* AIM 1
Could you rewrite the part of the Databricks guide starting with "Option A: Service" and going on through "Token (Not Recommended)", putting "solid_ingest" in place of "solid_collector"?

Databricks

This guide walks you through connecting Databricks to Solid so you can get insights into your data lineage, usage, and quality.

Overview

Solid requires access to:

  • The schema of your Databricks datasets
  • Query logs from the Query History table in Databricks
  • System tables for metadata extraction

You have two options for connecting Databricks to Solid:

OptionBest ForWhat You'll Do
Automatic Pull (Recommended)Ongoing use and continuous monitoringSet up a service principal with API token
Manual ExportQuick proof of concept or one-time setupExport data using Python notebooks and upload

Option 1: Automatic Pull (Recommended)

Best for: Production use with continuous monitoring and updates.

Step 1: Create Authentication Credentials

Choose one of the following authentication methods:

Option A: Service Principal (Recommended)

  1. As a Databricks account admin, log into the Databricks Manage Account Console → User Management → Service Principals tab

  2. Click Add service principal, enter a name (e.g., solid_collector), and click Add

  3. Ensure the Service Principal has the following entitlements:

    • Databricks SQL access
    • Workspace access Location: Workspace settings → Identity and access → Service principals → Configurations → Entitlements
  4. Create a Service Principal Token following the Databricks documentation and save the token securely

Option B: Personal Access Token (Not Recommended)

* AIM 2
Can you turn the records, starting with their first line and going on through the line with "car at left?", into a Markdown table with the columns Row and Line, leaving out blank lines?

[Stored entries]
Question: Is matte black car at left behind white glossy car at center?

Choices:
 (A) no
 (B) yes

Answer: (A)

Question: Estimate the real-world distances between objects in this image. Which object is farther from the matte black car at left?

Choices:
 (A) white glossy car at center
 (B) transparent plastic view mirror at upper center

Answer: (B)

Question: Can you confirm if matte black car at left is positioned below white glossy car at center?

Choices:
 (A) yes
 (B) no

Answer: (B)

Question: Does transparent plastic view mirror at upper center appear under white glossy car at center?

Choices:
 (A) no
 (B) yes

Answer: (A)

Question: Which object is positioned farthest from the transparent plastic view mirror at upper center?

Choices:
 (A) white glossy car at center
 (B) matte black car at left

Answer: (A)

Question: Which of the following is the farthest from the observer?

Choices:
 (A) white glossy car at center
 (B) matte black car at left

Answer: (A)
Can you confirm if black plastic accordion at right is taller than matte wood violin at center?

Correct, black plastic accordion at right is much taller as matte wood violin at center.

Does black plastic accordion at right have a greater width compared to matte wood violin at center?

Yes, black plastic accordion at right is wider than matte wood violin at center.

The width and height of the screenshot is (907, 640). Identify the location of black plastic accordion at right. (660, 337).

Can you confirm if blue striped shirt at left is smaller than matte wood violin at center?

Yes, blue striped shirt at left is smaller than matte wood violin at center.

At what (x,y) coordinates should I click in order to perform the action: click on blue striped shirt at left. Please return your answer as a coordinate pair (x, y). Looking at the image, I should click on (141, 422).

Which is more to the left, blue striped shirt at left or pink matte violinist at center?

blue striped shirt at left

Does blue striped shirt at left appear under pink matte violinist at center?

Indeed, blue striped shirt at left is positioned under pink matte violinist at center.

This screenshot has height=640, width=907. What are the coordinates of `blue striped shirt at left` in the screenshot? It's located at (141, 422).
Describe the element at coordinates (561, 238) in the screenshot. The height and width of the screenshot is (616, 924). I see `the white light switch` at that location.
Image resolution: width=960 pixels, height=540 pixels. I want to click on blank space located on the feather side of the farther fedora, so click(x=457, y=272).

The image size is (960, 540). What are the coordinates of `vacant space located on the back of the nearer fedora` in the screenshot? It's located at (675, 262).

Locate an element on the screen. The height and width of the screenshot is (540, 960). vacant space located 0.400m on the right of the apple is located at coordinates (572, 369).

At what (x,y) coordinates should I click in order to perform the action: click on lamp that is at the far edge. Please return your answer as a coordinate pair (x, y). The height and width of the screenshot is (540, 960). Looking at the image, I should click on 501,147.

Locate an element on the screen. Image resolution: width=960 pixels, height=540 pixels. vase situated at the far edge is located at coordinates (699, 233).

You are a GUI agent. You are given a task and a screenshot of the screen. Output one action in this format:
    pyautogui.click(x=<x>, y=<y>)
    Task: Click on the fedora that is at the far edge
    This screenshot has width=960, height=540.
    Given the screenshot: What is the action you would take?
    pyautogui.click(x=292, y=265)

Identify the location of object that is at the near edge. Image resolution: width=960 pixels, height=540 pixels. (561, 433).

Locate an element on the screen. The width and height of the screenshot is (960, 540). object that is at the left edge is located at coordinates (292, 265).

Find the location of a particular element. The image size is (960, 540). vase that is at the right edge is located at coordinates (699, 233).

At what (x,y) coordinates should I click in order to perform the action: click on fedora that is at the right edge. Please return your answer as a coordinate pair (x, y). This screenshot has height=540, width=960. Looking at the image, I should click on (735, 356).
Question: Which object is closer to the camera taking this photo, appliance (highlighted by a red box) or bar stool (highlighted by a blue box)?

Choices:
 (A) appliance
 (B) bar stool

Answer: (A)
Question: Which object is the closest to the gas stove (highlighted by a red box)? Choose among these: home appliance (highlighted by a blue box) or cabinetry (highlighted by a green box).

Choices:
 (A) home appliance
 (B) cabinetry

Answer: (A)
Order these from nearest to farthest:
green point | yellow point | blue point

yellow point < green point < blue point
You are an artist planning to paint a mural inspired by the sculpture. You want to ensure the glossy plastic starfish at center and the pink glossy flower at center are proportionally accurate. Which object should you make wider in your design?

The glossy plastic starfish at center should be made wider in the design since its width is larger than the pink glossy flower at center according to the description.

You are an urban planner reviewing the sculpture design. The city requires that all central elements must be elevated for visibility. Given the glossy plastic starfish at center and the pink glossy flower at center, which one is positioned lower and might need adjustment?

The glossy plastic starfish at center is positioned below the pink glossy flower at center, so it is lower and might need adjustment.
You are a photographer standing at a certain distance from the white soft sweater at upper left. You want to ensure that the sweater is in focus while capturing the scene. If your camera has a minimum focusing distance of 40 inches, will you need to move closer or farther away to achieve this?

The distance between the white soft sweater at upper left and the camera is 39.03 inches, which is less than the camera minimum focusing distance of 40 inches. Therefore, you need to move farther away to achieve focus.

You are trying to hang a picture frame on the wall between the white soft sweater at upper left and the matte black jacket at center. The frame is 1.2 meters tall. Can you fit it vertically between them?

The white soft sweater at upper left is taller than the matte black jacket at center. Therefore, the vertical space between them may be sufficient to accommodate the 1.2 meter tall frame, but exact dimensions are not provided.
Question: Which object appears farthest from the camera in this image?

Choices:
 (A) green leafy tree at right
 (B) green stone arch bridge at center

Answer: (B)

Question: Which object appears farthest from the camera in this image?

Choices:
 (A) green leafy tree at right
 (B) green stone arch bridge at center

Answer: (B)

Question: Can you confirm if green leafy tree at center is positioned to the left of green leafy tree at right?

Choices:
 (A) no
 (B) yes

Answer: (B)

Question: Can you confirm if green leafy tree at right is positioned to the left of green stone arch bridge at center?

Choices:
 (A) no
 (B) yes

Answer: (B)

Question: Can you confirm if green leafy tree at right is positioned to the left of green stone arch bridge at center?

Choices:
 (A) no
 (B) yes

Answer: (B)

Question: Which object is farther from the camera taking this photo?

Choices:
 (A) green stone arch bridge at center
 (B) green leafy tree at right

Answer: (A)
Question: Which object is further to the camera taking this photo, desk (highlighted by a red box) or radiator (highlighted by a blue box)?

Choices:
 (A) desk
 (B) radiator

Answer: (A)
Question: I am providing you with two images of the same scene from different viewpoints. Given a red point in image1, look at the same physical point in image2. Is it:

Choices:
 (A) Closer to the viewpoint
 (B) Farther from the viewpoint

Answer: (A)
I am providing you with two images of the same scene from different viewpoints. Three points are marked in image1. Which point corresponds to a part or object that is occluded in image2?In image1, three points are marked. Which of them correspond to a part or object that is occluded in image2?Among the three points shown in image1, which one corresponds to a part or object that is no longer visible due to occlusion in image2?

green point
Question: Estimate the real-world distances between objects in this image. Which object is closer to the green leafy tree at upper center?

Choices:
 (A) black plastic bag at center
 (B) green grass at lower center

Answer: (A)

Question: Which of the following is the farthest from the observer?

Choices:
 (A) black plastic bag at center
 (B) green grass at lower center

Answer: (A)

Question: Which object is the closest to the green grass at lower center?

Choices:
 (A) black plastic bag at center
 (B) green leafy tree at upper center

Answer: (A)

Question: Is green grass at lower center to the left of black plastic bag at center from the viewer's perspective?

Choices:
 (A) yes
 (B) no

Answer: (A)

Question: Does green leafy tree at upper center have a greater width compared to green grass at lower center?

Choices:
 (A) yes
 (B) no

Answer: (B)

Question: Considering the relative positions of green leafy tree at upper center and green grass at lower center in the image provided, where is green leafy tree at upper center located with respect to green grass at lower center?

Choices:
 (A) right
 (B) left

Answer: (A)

* CORRECT OUTPUT 1
Option A: Service Principal (Recommended)

  1. As a Databricks account admin, log into the Databricks Manage Account Console → User Management → Service Principals tab

  2. Click Add service principal, enter a name (e.g., solid_ingest), and click Add

  3. Ensure the Service Principal has the following entitlements:

    • Databricks SQL access
    • Workspace access Location: Workspace settings → Identity and access → Service principals → Configurations → Entitlements
  4. Create a Service Principal Token following the Databricks documentation and save the token securely

Option B: Personal Access Token (Not Recommended)

* CORRECT OUTPUT 2
| Row | Line |
|---|---|
| 1 | Question: Is matte black car at left behind white glossy car at center? |
| 2 | Choices: |
| 3 |  (A) no |
| 4 |  (B) yes |
| 5 | Answer: (A) |
| 6 | Question: Estimate the real-world distances between objects in this image. Which object is farther from the matte black car at left? |